BoostGSoC13 / odeint-v2

odeint - parallelization GSoC project
http://headmyshoulder.github.com/odeint-v2/
0 stars 0 forks source link

OpenMP state #5

Open neapel opened 11 years ago

mariomulansky commented 11 years ago

For my understanding: The OpenMP state is basically a collection of chunks of data - and then the omp_algebra will distribute the chunks across the OpenMP threads? For processing each chunk one then uses the algebra S that is given to the omp_algebra as template parameter? If this is correct I think one might not even need an openmp_operation.

neapel commented 11 years ago

I've implemented a simple algebra in 1725e45ac5a41b14ae0e that just uses a random access container like std::vector or array from multiple threads, but doesn't support a dispatcher.
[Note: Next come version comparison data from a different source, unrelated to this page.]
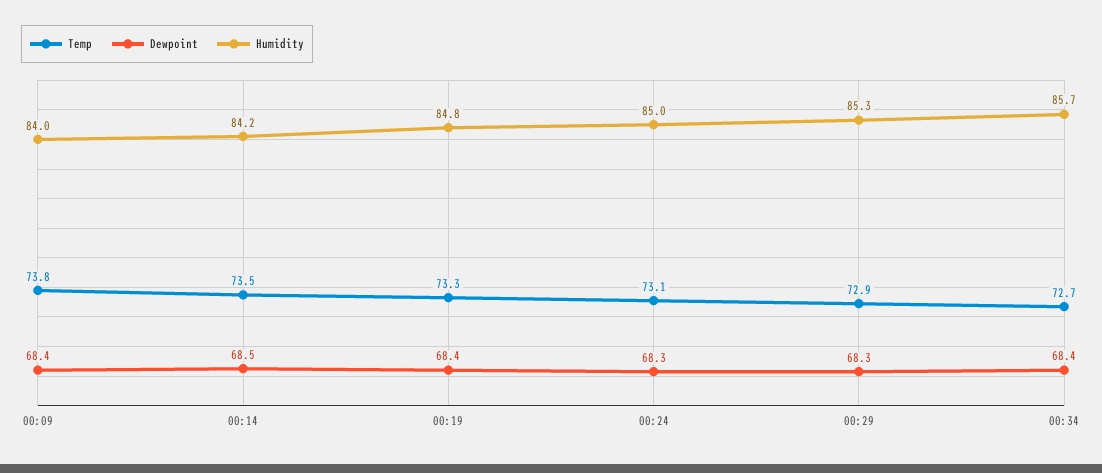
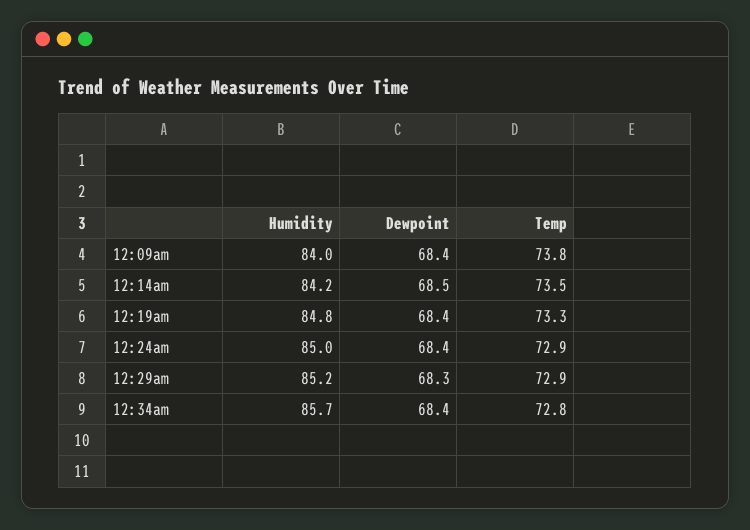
Temp, 00:24: 73.1 -> 72.9
Dewpoint, 00:24: 68.3 -> 68.4
Humidity, 00:29: 85.3 -> 85.2
Temp, 00:34: 72.7 -> 72.8

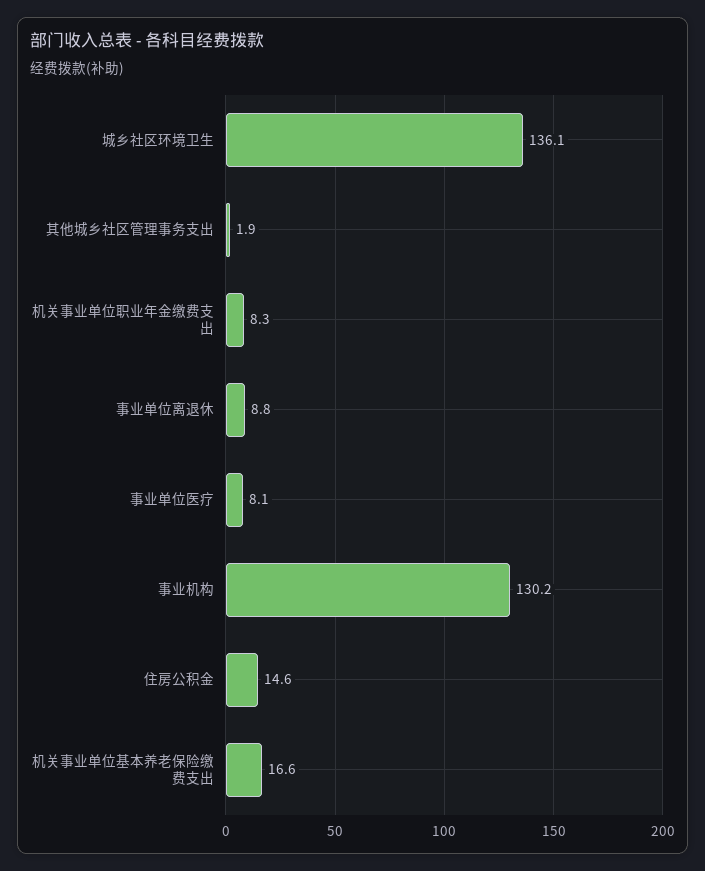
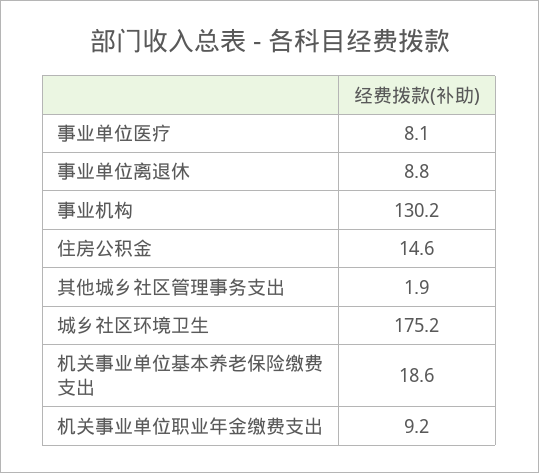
城乡社区环境卫生: 136.1 -> 175.2
机关事业单位职业年金缴费支出: 8.3 -> 9.2
机关事业单位基本养老保险缴费支出: 16.6 -> 18.6

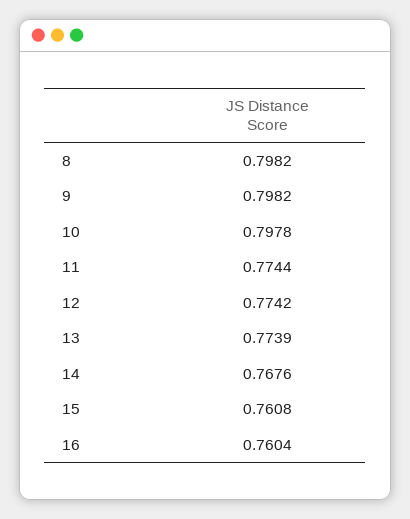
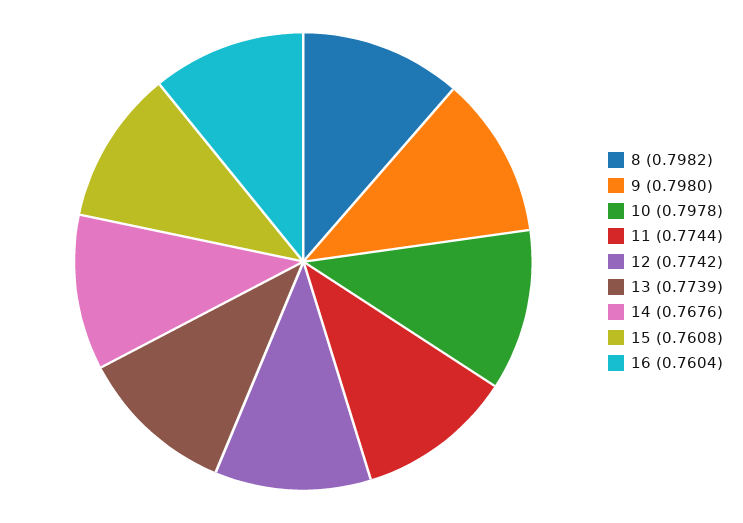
9: 0.7982 -> 0.798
The system function is called once from the main thread and the user needs to take care of multi-threading there.

To get to a common parallel interface I think the system function should transparently be called from multiple threads by odeint, with partial views of the state, so the user won't have to worry about parallelization, or later, MPI, it would look the same.

ddemidov commented 11 years ago

Special OpenMP state may be required in order to initialize the underlying memory properly. This is important for performance on NUMA systems: each OpenMP thread should be the first to touch its chunk of memory (see e.g. this presentation for an explanation). This should probably be handled by odeint's resizer implementation for the state.

headmyshoulder commented 11 years ago

and you don't even need a separate state type :)

On 06/14/2013 11:39 PM, neapel wrote:

I've implemented a simple algebra in 1725e45 https://github.com/BoostGSoC/odeint-v2/commit/1725e45ac5a41b14ae0e that just uses a random access container like std::vector or array from multiple threads, but doesn't support a dispatcher. The system function is called once from the main thread and the user needs to take care of multi-threading there.

To get to a common parallel interface I think the system function should transparently be called from multiple threads by odeint, with partial views of the state, so the user won't have to worry about parallelization, or later, MPI, it would look the same.

— Reply to this email directly or view it on GitHub https://github.com/BoostGSoC/odeint-v2/issues/5#issuecomment-19483134.

mariomulansky commented 11 years ago

i do think an omp state is a good idea to have more control over the parallelization. how else could you specialize the resizer if you dont have an omp state type you can specialize with.

headmyshoulder commented 11 years ago

On 17.06.2013 10:29, Mario Mulansky wrote:

i do think an omp state is a good idea to have more control over the parallelization. how else could you specialize the resizer if you dont have an omp state type you can specialize with.

Ok, you are right. I think there are possibilities with SFINAE and enable_if magix, but this might be overkill :)

— Reply to this email directly or view it on GitHub https://github.com/BoostGSoC/odeint-v2/issues/5#issuecomment-19532057.

neapel commented 11 years ago

openmp_state<T> is now an alias for std::vector<std::vector<T>>, the number of splits to create can be forced by using the normal constructors to initialize a number of elements. The actual splitting happens in odeint::copy, copying from a vector<T> to openmp_state<T> splits the data, if the openmp_state<T> has no size, the number of threads is used. Copying from openmp_state<T> to vector<T> joins the data again.